I especially hate it when they ask you to present using some sort of artistic or creative component. They often say this as if they’re presenting you with some fantastic present. You know, as if we should all be overjoyed that we get to spend another four hours out of our weekend cutting out pieces of whale-shaped cardboard and trying to figure out whether Moby Dick should have googly eyes or no eyes at all.
There’s always those two art students that really love the “creative component.” I envy these kids. They come into class with their revolutionary paintings and elaborate 3D sculptures and hastily typed, three paragraph paper that’s (gasp) probably not even in MLA format. Everyone loves their presentations. By the time they finish talking about how their life-sized recreation of Uncle Tom’s actual cabin represents both the destruction of Sodom & Gomorrah AND the post-enlightenment psychological displacement of Canadians, everyone in the class is fairly certain that we are in the presence of geniuses.
Then there’s that one kid who brings in the power point presentation that takes at least an hour to set up and consists of exactly four slides in which every incorrectly spelled and CAPSLOCKED word is animated and accompanied by dancing cats.
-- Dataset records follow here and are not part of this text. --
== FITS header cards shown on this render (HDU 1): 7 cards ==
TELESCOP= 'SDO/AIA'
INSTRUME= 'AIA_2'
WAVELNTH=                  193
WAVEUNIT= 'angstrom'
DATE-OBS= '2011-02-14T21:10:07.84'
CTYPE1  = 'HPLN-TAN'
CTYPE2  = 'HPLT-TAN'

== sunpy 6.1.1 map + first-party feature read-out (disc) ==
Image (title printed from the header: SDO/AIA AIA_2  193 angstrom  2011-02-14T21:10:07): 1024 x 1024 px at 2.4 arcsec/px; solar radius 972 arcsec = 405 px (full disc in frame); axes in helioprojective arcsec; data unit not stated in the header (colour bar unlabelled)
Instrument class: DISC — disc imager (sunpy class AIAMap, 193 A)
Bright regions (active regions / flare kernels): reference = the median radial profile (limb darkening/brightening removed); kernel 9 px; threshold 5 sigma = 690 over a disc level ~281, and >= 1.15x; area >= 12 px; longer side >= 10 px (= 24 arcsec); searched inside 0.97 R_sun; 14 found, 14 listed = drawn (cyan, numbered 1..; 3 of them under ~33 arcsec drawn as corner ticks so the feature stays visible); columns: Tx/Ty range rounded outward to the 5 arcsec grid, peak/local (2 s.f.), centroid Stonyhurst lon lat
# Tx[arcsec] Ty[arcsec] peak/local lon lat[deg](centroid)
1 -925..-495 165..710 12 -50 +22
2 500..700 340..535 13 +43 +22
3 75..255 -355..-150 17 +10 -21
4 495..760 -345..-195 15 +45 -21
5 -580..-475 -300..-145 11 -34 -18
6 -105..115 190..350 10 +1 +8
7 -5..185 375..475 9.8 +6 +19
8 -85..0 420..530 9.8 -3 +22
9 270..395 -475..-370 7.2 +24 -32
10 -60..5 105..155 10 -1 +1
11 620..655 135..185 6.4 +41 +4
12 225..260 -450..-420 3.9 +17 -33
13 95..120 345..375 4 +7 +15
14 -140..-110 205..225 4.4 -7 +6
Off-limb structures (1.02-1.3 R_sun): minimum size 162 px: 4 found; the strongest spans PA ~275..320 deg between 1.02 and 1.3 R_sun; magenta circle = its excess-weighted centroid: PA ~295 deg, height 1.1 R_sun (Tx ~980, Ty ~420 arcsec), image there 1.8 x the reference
When am finally forced to present, something happens to that magical tube that connects my brain to my vocal chords. Somehow the things I wrote in my paper sound contrived and ridiculous out loud. “WHERE DID I COME UP WITH THIS THESIS?” I think as I try to remember how to speak English.
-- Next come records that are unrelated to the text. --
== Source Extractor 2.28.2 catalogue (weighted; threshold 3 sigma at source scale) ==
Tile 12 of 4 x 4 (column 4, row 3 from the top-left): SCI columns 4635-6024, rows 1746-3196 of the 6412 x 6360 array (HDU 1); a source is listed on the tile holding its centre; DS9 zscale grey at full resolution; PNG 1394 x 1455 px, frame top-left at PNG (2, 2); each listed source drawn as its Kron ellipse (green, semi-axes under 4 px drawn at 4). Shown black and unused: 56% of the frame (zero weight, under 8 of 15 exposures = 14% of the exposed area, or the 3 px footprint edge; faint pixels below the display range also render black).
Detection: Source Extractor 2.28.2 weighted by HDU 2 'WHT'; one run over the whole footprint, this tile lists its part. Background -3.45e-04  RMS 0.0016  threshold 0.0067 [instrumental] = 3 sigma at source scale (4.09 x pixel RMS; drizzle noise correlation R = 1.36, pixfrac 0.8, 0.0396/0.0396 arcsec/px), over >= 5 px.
I spend a lot of time repeating things I’ve already said and contradicting myself and end up trying to explain the entirety of James Joyce’s Ulysses to a group of uninterested students who really want me to shut up so they can go to lunch. The look on my professor’s face is one of confusion and disappointment. It says, “Wow Sarah, I thought you were smarter than this.”
I finish with the mind-blowingly insightful “It, uh . . . makes more sense in the paper.” I hold up my lame misshapen cardboard cut out of a whale and sit back down in my desk. It’s the most humiliating of moments. It’s the moment in which all of my suspicions about being dumber than I think are confirmed. It’s the moment in which I want to tear up my perfectly MLA formatted paper and works cited page and drop out of school to become a traveling minstrel. Then, remembering that I can neither sing nor play a musical instrument, I console myself in the only way I know. I tell myself the following:
1) I’m a writer. It wouldn’t be fair if I were able to express myself coherently in both written word and spoken word. It’s all part of universal justice!
2) I’m a homeschool kid. Homeschool kids aren’t conditioned to present to the class. It would require too many mirrors and a lot of odd questions and diagnoses of schizofrenia and MPD and stuff.
The moral of the story? When in doubt blame everything on writing and homeschooling. Or just become an art student.